Saved entries:
Segment Open

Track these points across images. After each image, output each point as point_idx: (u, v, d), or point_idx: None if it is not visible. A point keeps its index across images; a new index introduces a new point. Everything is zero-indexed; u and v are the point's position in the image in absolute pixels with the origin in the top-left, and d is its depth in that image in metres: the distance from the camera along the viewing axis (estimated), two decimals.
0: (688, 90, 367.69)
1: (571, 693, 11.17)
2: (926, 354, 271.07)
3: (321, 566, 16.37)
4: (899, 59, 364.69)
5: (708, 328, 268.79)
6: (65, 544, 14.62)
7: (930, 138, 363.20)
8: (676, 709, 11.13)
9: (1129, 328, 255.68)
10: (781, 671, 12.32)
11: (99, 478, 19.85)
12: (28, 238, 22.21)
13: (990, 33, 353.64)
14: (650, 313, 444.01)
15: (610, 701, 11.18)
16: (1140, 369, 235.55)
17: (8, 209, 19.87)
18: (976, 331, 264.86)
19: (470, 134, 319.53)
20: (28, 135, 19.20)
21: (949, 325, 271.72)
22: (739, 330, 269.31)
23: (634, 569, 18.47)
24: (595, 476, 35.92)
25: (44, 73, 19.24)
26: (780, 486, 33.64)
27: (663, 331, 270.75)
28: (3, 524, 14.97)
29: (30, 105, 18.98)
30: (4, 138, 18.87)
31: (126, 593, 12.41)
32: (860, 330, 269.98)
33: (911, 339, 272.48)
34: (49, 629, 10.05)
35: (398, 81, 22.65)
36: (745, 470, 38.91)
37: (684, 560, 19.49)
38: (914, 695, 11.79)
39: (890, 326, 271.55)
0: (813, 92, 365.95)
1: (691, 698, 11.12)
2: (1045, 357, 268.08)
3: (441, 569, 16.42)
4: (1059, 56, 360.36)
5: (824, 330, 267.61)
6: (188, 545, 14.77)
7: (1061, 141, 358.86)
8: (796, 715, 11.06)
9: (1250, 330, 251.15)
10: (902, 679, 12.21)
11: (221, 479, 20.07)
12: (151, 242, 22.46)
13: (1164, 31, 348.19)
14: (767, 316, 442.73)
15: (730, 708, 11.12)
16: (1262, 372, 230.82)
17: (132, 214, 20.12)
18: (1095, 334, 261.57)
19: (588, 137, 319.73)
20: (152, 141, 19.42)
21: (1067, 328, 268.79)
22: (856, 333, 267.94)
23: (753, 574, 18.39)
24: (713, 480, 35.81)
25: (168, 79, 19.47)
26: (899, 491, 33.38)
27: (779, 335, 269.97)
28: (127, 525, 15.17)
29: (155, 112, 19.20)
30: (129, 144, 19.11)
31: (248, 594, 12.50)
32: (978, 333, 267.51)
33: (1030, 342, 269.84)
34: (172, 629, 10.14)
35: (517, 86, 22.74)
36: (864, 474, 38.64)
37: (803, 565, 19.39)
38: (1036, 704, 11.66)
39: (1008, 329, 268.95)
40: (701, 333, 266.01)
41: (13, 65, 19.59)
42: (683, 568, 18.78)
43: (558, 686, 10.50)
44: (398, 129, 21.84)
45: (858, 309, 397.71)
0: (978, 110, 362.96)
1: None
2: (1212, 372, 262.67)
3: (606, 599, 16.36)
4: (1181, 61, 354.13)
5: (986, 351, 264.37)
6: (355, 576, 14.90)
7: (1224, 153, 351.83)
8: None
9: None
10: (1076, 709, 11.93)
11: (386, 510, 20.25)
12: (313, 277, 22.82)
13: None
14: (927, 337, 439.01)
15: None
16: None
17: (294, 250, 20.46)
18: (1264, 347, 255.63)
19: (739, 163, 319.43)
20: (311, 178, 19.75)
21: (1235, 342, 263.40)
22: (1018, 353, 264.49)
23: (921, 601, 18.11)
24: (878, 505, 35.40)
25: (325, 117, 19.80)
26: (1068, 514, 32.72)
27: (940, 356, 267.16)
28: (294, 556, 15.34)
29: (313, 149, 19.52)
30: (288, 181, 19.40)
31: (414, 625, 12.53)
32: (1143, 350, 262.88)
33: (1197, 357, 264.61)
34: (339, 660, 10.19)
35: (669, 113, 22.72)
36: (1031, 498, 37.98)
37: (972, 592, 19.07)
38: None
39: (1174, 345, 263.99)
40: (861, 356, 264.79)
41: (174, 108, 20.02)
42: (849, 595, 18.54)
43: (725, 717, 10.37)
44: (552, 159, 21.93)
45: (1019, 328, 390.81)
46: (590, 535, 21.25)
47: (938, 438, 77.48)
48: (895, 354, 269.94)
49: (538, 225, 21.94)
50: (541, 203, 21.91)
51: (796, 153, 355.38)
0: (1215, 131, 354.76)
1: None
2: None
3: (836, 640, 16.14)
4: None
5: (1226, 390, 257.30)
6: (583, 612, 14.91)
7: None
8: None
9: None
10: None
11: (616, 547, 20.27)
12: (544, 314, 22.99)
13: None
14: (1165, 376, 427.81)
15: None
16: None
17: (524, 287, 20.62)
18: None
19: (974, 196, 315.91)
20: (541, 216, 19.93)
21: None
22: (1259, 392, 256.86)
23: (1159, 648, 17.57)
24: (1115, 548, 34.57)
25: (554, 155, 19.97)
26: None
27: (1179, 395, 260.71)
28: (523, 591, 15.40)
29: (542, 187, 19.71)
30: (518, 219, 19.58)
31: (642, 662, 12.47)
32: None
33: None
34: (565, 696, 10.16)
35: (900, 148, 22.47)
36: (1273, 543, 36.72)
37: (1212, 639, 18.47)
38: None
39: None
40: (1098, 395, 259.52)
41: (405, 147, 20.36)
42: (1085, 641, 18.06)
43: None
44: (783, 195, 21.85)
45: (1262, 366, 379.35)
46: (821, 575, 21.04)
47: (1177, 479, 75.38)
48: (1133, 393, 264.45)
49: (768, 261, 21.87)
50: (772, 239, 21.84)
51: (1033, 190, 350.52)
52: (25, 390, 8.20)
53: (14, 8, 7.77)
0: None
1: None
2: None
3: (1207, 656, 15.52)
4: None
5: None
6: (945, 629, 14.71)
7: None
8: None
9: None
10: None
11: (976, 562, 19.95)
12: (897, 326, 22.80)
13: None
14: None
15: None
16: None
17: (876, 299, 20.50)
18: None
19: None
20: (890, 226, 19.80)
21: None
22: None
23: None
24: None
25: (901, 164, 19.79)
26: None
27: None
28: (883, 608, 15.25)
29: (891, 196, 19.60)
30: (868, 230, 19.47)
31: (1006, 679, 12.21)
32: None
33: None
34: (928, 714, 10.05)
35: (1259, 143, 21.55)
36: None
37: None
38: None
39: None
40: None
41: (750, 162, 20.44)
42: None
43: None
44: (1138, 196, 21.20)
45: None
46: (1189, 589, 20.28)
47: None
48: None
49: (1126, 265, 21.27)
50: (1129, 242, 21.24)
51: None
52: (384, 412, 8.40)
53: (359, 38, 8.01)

Segment Closed

Each entry above must be printed exactly as written.

— Exercise solution —
Track these points across images. After each image, output each point as point_idx: (u, v, d), or point_idx: None if it is not visible. A point keeps its index across images; a new index introduces a new point. Everything is zero-indexed; u and v are the point's position in the image in absolute pixels with the origin in the top-left, and d is its depth in that image in metres: the distance from the camera along the viewing axis (estimated), two decimals.
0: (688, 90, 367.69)
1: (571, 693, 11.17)
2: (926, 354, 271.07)
3: (321, 566, 16.37)
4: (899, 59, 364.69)
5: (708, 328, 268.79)
6: (65, 544, 14.62)
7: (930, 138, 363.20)
8: (676, 709, 11.13)
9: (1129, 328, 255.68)
10: (781, 671, 12.32)
11: (99, 478, 19.85)
12: (28, 238, 22.21)
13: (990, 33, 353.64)
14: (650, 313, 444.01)
15: (610, 701, 11.18)
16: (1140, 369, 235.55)
17: (8, 209, 19.87)
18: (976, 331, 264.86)
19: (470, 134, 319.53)
20: (28, 135, 19.20)
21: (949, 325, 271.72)
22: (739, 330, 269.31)
23: (634, 569, 18.47)
24: (595, 476, 35.92)
25: (44, 73, 19.24)
26: (780, 486, 33.64)
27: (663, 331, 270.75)
28: (3, 524, 14.97)
29: (30, 105, 18.98)
30: (4, 138, 18.87)
31: (126, 593, 12.41)
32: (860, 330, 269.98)
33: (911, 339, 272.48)
34: (49, 629, 10.05)
35: (398, 81, 22.65)
36: (745, 470, 38.91)
37: (684, 560, 19.49)
38: (914, 695, 11.79)
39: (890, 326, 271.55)
0: (813, 92, 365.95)
1: (691, 698, 11.12)
2: (1045, 357, 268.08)
3: (441, 569, 16.42)
4: (1059, 56, 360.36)
5: (824, 330, 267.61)
6: (188, 545, 14.77)
7: (1061, 141, 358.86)
8: (796, 715, 11.06)
9: (1250, 330, 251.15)
10: (902, 679, 12.21)
11: (221, 479, 20.07)
12: (151, 242, 22.46)
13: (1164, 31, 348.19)
14: (767, 316, 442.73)
15: (730, 708, 11.12)
16: (1262, 372, 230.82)
17: (132, 214, 20.12)
18: (1095, 334, 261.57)
19: (588, 137, 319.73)
20: (152, 141, 19.42)
21: (1067, 328, 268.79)
22: (856, 333, 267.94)
23: (753, 574, 18.39)
24: (713, 480, 35.81)
25: (168, 79, 19.47)
26: (899, 491, 33.38)
27: (779, 335, 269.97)
28: (127, 525, 15.17)
29: (155, 112, 19.20)
30: (129, 144, 19.11)
31: (248, 594, 12.50)
32: (978, 333, 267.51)
33: (1030, 342, 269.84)
34: (172, 629, 10.14)
35: (517, 86, 22.74)
36: (864, 474, 38.64)
37: (803, 565, 19.39)
38: (1036, 704, 11.66)
39: (1008, 329, 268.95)
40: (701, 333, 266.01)
41: (13, 65, 19.59)
42: (683, 568, 18.78)
43: (558, 686, 10.50)
44: (398, 129, 21.84)
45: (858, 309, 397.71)
0: (978, 110, 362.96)
1: None
2: (1212, 372, 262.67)
3: (606, 599, 16.36)
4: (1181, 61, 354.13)
5: (986, 351, 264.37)
6: (355, 576, 14.90)
7: (1224, 153, 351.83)
8: None
9: None
10: (1076, 709, 11.93)
11: (386, 510, 20.25)
12: (313, 277, 22.82)
13: None
14: (927, 337, 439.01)
15: None
16: None
17: (294, 250, 20.46)
18: (1264, 347, 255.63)
19: (739, 163, 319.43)
20: (311, 178, 19.75)
21: (1235, 342, 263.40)
22: (1018, 353, 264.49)
23: (921, 601, 18.11)
24: (878, 505, 35.40)
25: (325, 117, 19.80)
26: (1068, 514, 32.72)
27: (940, 356, 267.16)
28: (294, 556, 15.34)
29: (313, 149, 19.52)
30: (288, 181, 19.40)
31: (414, 625, 12.53)
32: (1143, 350, 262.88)
33: (1197, 357, 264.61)
34: (339, 660, 10.19)
35: (669, 113, 22.72)
36: (1031, 498, 37.98)
37: (972, 592, 19.07)
38: None
39: (1174, 345, 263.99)
40: (861, 356, 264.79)
41: (174, 108, 20.02)
42: (849, 595, 18.54)
43: (725, 717, 10.37)
44: (552, 159, 21.93)
45: (1019, 328, 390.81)
46: (590, 535, 21.25)
47: (938, 438, 77.48)
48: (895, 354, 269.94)
49: (538, 225, 21.94)
50: (541, 203, 21.91)
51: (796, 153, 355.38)
0: (1215, 131, 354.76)
1: None
2: None
3: (836, 640, 16.14)
4: None
5: (1226, 390, 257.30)
6: (583, 612, 14.91)
7: None
8: None
9: None
10: None
11: (616, 547, 20.27)
12: (544, 314, 22.99)
13: None
14: (1165, 376, 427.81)
15: None
16: None
17: (524, 287, 20.62)
18: None
19: (974, 196, 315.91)
20: (541, 216, 19.93)
21: None
22: (1259, 392, 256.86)
23: (1159, 648, 17.57)
24: (1115, 548, 34.57)
25: (554, 155, 19.97)
26: None
27: (1179, 395, 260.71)
28: (523, 591, 15.40)
29: (542, 187, 19.71)
30: (518, 219, 19.58)
31: (642, 662, 12.47)
32: None
33: None
34: (565, 696, 10.16)
35: (900, 148, 22.47)
36: (1273, 543, 36.72)
37: (1212, 639, 18.47)
38: None
39: None
40: (1098, 395, 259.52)
41: (405, 147, 20.36)
42: (1085, 641, 18.06)
43: None
44: (783, 195, 21.85)
45: (1262, 366, 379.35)
46: (821, 575, 21.04)
47: (1177, 479, 75.38)
48: (1133, 393, 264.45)
49: (768, 261, 21.87)
50: (772, 239, 21.84)
51: (1033, 190, 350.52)
52: (25, 390, 8.20)
53: (14, 8, 7.77)
0: None
1: None
2: None
3: (1207, 656, 15.52)
4: None
5: None
6: (945, 629, 14.71)
7: None
8: None
9: None
10: None
11: (976, 562, 19.95)
12: (897, 326, 22.80)
13: None
14: None
15: None
16: None
17: (876, 299, 20.50)
18: None
19: None
20: (890, 226, 19.80)
21: None
22: None
23: None
24: None
25: (901, 164, 19.79)
26: None
27: None
28: (883, 608, 15.25)
29: (891, 196, 19.60)
30: (868, 230, 19.47)
31: (1006, 679, 12.21)
32: None
33: None
34: (928, 714, 10.05)
35: (1259, 143, 21.55)
36: None
37: None
38: None
39: None
40: None
41: (750, 162, 20.44)
42: None
43: None
44: (1138, 196, 21.20)
45: None
46: (1189, 589, 20.28)
47: None
48: None
49: (1126, 265, 21.27)
50: (1129, 242, 21.24)
51: None
52: (384, 412, 8.40)
53: (359, 38, 8.01)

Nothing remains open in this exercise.